# VORLIEGENDER TEXT:
Wir müssen dafür zuerst etwas zurückschauen. Die Märkte sind trotz der jetzigen Erholung noch immer tiefer als zu Jahresanfang. Wir haben in diesem Jahr, welches gar noch nicht so lange dauert, so viel erlebt wie selten davor. Bereits im Januar und Anfang Februar kam es weltweit zu einer Korrektur. Sie wurde ausgelöst durch die steigende Zinsstruktur, die vom Fed initiiert wurde. Zudem haben die Fed und andere Notenbanken bekannt gegeben, dass sie ihre Bilanzen reduzieren wollen. Bereits jetzt nimmt die Liquidität ab.

Mit was für einer Korrektur hatten wir es vor ein paar Wochen zu tun?

# AUFGABEN:
1. Übertrage den Satz „Bereits im Januar und Anfang Februar kam es weltweit zu einer Korrektur.“ aus dem Text über die Marktkorrektur ins Englische.
2. Führe den Text über die Marktkorrektur bitte im gleichen Stil weiter, und zwar ab seinem letzten Satz.

# GEGEBENE INFORMATIONEN:
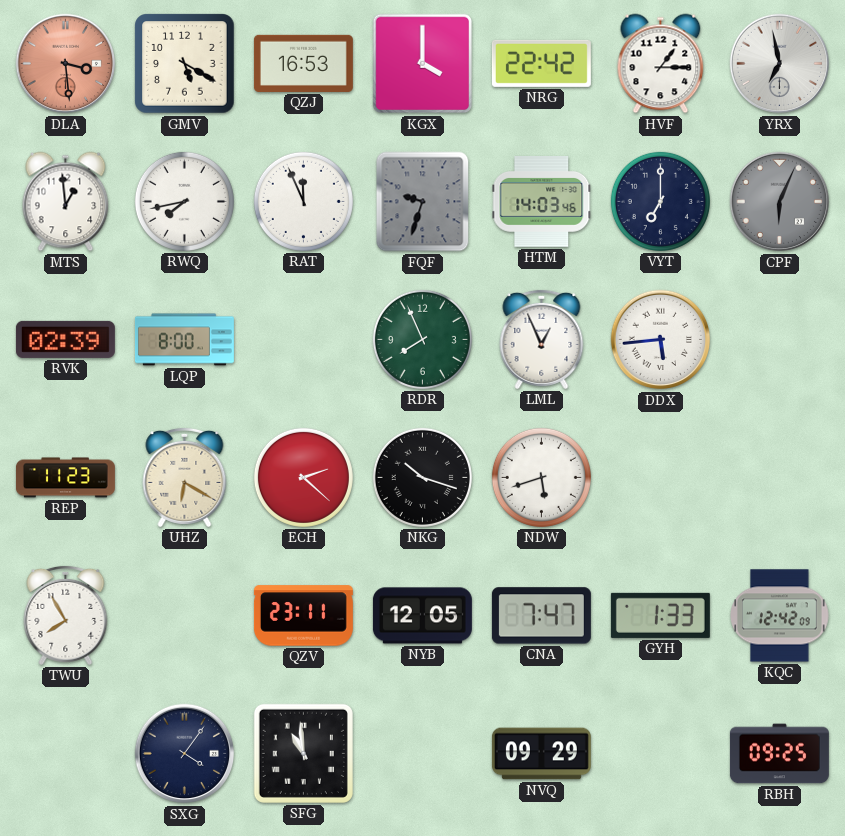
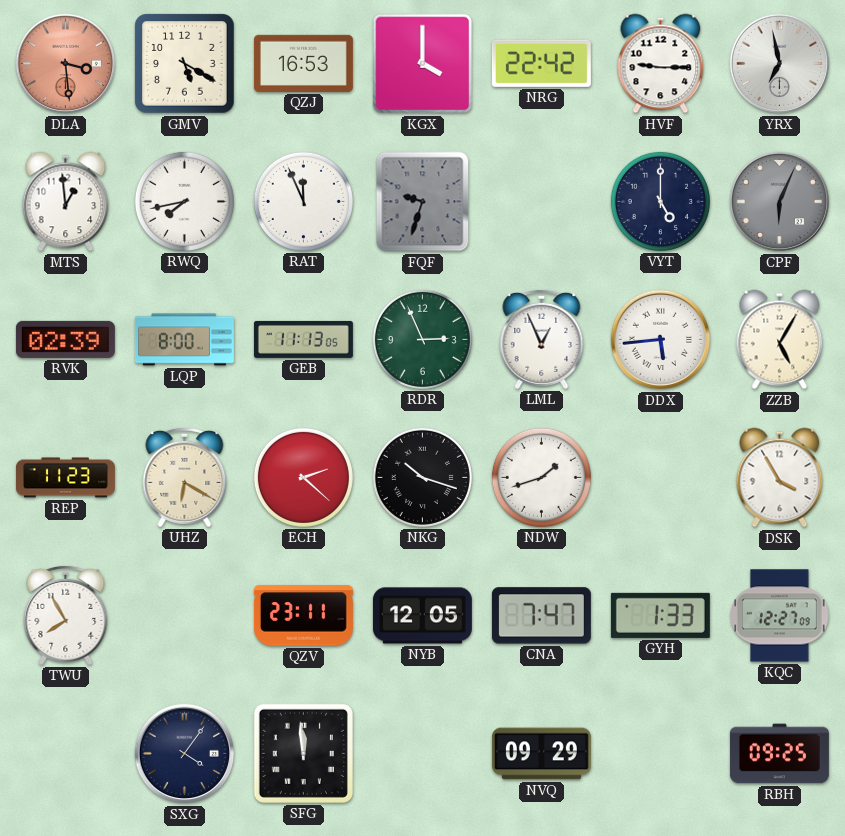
HVF: 1:15 -> 9:15
HTM: 14:03 -> none
VYT: 7:00 -> 5:00
GEB: none -> 11:13
RDR: 7:56 -> 2:56
ZZB: none -> 5:05
NDW: 5:42 -> 1:42
DSK: none -> 3:55
KQC: 12:42 -> 12:27
SFG: 10:59 -> 11:59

# ANTWORTEN:
1. As early as January and the beginning of February, there was a correction worldwide.

2.
Das war eine reine Bewertungskorrektur, die von der Geldpolitik getrieben wurde. Das betraf vor allem Märkte, die hoch bewertet waren, darunter auch die Schweiz. Von Jahresbeginn bis zur zweiten Februarwoche performte der Schweizer Aktienmarkt schlechter als viele andere. Dann kam der Krieg in der Ukraine. Neben den Bewertungsängsten kamen nun auch Wachstumsängste dazu. Die Erwartungen für das globale Gewinnwachstum, welche knapp im zweistelligen Bereich lagen, mussten nun nach unten revidiert werden. Folglich haben wir eine starke Korrektur erlebt, welche beim S&P 500 fast 15 Prozent betrug.

Ist der Aufwärtstrend an den Märkten nun eine Antwort darauf?
Man hat aktuell das Gefühl, dass der Krieg wohl doch nicht über die Grenzen der Ukraine hinausgeht. Das war eine wichtige geopolitische Befürchtung beim Ausbruch und hat für sehr schlechte Marktstimmung gesorgt. Dieses Risiko wird jetzt tiefer eingeschätzt. Damit sind auch die Wachstumsrisiken nicht mehr so hoch, wie am Anfang des Kriegs befürchtet wurde. Die weitere Entwicklung des Marktes hängt von drei Faktoren ab.

Welche Faktoren sind das?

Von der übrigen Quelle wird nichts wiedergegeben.